Adobe made some controversial decisions regarding Flash last year. The company ceased development of Flash for Android, and instead made Adobe AIR the de facto development platform for mobile devices. Some developers may have resented that choice, but Adobe is here today to tell you that it's not that bad.
In a case study published on Thursday, Adobe looks to Buffalo Studios, developer of popular Facebook game Bingo Blitz, and how the studio was able to use Flash in conjunction with AIR to provide a solid gaming experience across both Web and mobile.
It's important to understand first that Buffalo Studios comes from a background in native mobile development. That means the studio made their iOS titles in Objective-C and ported the game to Java for Android. It's less than ideal, and can be frustrating at times.
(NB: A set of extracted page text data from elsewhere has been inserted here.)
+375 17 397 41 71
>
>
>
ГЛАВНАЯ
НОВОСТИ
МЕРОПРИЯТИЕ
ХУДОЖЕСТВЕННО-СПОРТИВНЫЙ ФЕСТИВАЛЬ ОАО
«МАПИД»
For Bingo Blitz, the team did a little something different. They took a game built for the Web in Adobe Flash and ported it to mobile using Adobe AIR. The studio's director for Flash Development, Lorenzo Nuvoletta, said that "having one Adobe Flash content pipeline and using Adobe AIR to rapidly port to all devices cut our development cycle in half."
Now, every usage case is not going to be the same. Buffalo Studios may have had the right people at the right time, but it still stands to reason that developing with tools that are platform agnostic is much better than developing a native application in some cases. It's especially true for games, but others could benefit from it.
As for the future of Buffalo Studios' games, SVP of Technology, Barry Sohl, says that Adobe's products are the future:
We are basing all our current and future titles on Adobe Game Developer Tools. It’s very cool to be able to simultaneously release all our platforms every week, which is extremely difficult for one team to do without Adobe AIR.
Adobe's products aren't the only development tools that can achieve these kinds of results either. Unity, another popular game development toolset, boasts that developers can create games using its toolset and port to any number of platforms, including mobile devices.
Until HTML5 becomes the go to platform for mobile Web development, Adobe, Unity and other similar programs will be the go to platforms for developing applications across multiple devices and platforms. Users demand that applications be the same across the Web and mobile, and developers must be ready to answer that call.